UNE BENISAFIENNE NOMMÉE NAZIHA COMBATTANTE DE PREMIÈRE HEURE DANS LES RANG DE L’ALN ET DU FLN

AMARIA OURDIGUI UNE BENISAFIENNE VIVANTE COMBATTANTE, GARDERA JALOUSEMENT SA MÉMOIRE, SON IDÉAL ET SES BIENS FAITS MORAUX, GLOIRE ET HONNEUR AUX MARTYRES ET AUX MOUDJAHIDATES ENCORE VIVANTES DE LA GUERRE DE LIBÉRATION NATIONALE DU 1er NOVEMBRE.

Mme AMARIA OURDIGHI en compagnie de M. BENALLAL MOHAMED (auteur et écrivain)

En 1954 Ourdighi Amaria , une jeune petit fille elle n’avait que 16 ans qui avait fréquenté la Medersa( école coranique) de Benisaf pour s’instruire ; c’est par son intelligence et son dévouement qu’elle a été choisie avec d’autres filles en l’occurrence Belhadj Kheira et Fatima Kebdani par sidi ykhlef Ahmed responsable et enseignant à la fois de la Mederssa de Benisaf pour enseigner dans la Mederssa.

La Mederssa située en plein centre-ville, était inaugurée par Bachir El Ibrahimi en 1936, pour diverses activités école, mosquée et lieu de l’association des ulémas.

AMARIA OURDIGHI encre vivante bien portant et rayonnante devant le poids de son âge que j’ai rencontré par pur hasard, dans le domicile de mon ancien professeur de math au collège P. Brossolette MR.BOUKLI DJAMEL dont sa femme une cousine de Amaria Ourdighi.

Dans une bonne ambiance, très décontractée Amaria me racontait son parcourt de combattante de première heure qui me donnait parfois la chair de poule par mesure de sentiments forts que je ne pouvais supporter devant des situations ou homme dont je me sens, je ne pouvais me permettre d’ affronter tant le courage et l’abnégation exceptionnel sinon l’ oubli de soi qui est un don de sacrifice dont Amaria avait.

Amaria très sereine me disait que les premiers pas de son périple c’était ce jour ou des inconnus qui venaient régulièrement une fois par semaine à la Mederssa pour une mission secrète bien précise à savoir mettre en pratique la méthode de sensibilisation pour agrandir le cercle des adhérents et alimenter en fond l’association des Ulémas ainsi préparer le message pour le déclenchement de la révolution armée

C’est au niveau du quartier plan2 qu’habitait AMARIA Ourdighi tout près se trouve le bureau de liaison des membres de la révolution du FLN, le bureau se situe en face du Hammam « Hamou »
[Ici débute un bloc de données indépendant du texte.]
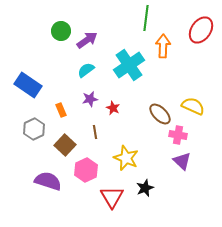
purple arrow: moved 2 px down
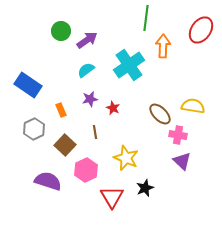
yellow semicircle: rotated 15 degrees counterclockwise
OUARDIGHI AMARIA avait comme nom de guerre « Naziha » et sa copine kebdani fatima « Rachida » .

En 1955, Naziha-Rachida et Kheira Belhadj ont pris contact avec « Sadek » un agent de liaison du FLN qui se trouve dans quartier le plan2 tout près du siège du FLN.

Ces trois jeunes filles ont été prises en photo en tenue de combat ( militaire) pour la médiatisation , les diffuser à travers la presse et les médias internationaux, c’était les premières photos de femmes combattantes.
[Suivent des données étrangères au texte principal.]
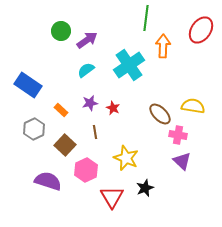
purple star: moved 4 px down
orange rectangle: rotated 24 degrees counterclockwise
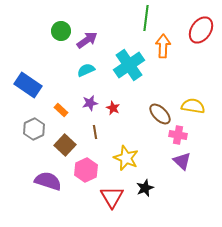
cyan semicircle: rotated 12 degrees clockwise
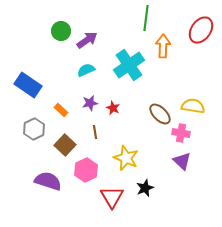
pink cross: moved 3 px right, 2 px up
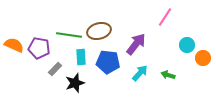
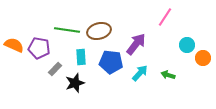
green line: moved 2 px left, 5 px up
blue pentagon: moved 3 px right
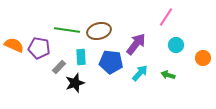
pink line: moved 1 px right
cyan circle: moved 11 px left
gray rectangle: moved 4 px right, 2 px up
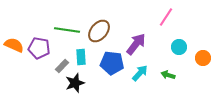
brown ellipse: rotated 35 degrees counterclockwise
cyan circle: moved 3 px right, 2 px down
blue pentagon: moved 1 px right, 1 px down
gray rectangle: moved 3 px right, 1 px up
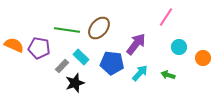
brown ellipse: moved 3 px up
cyan rectangle: rotated 42 degrees counterclockwise
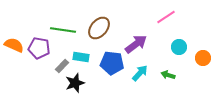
pink line: rotated 24 degrees clockwise
green line: moved 4 px left
purple arrow: rotated 15 degrees clockwise
cyan rectangle: rotated 35 degrees counterclockwise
Au niveau de la medersa, ces trois filles vont devenir de véritables combattantes ; elles ont été embarquées dans un camion qui les a amené à Remchi pour prendre contact avec le responsable de la zone de Oulhaca dont Si Boucif de Oulhaca secondé de Si Mourad étaient responsables de la zone

Elles ont rejoint le QG de l’ALN au niveau de Oulhaca, et ont pris contact avec une mongolienne qui faisait fonction de liaison( Tissal), le premier responsable des opérations de guerre de l’ALN se nomme Zeghloul et c’était lui qui leurs donnait des missions à exécuter à savoir le minage des ponts , et des dépôts de bombes actionnéees à distance pour tout convois militaire.

La zone des opérations s’étendait jusqu’au mont de « Tessala » région de Sidi Belabes ; elles continuèrent les opérations allant jusqu’à même Mostaganem et plus précisément Mazouna c’est à « Saf Saf » un petit bourg chez « Ouled Chaabane » ou un des leurs nous a dénoncé selon certains propos, les filles ont été prises au piège dans la maison de « Ouled chaabane ».

Transférées au niveau de la PJ de Mostaganem, elles étaient emprisonnées sous les fougues de la torture pendant 18 jours sous les feux de la tortures, il y avait avec eux 3 autre femmes originaires d’Oran, elles ont appris après leur libération que si Radouane de Remchi avec une trentaine de combattants ALN tentaient de les libérer mais l’opération avait échoué.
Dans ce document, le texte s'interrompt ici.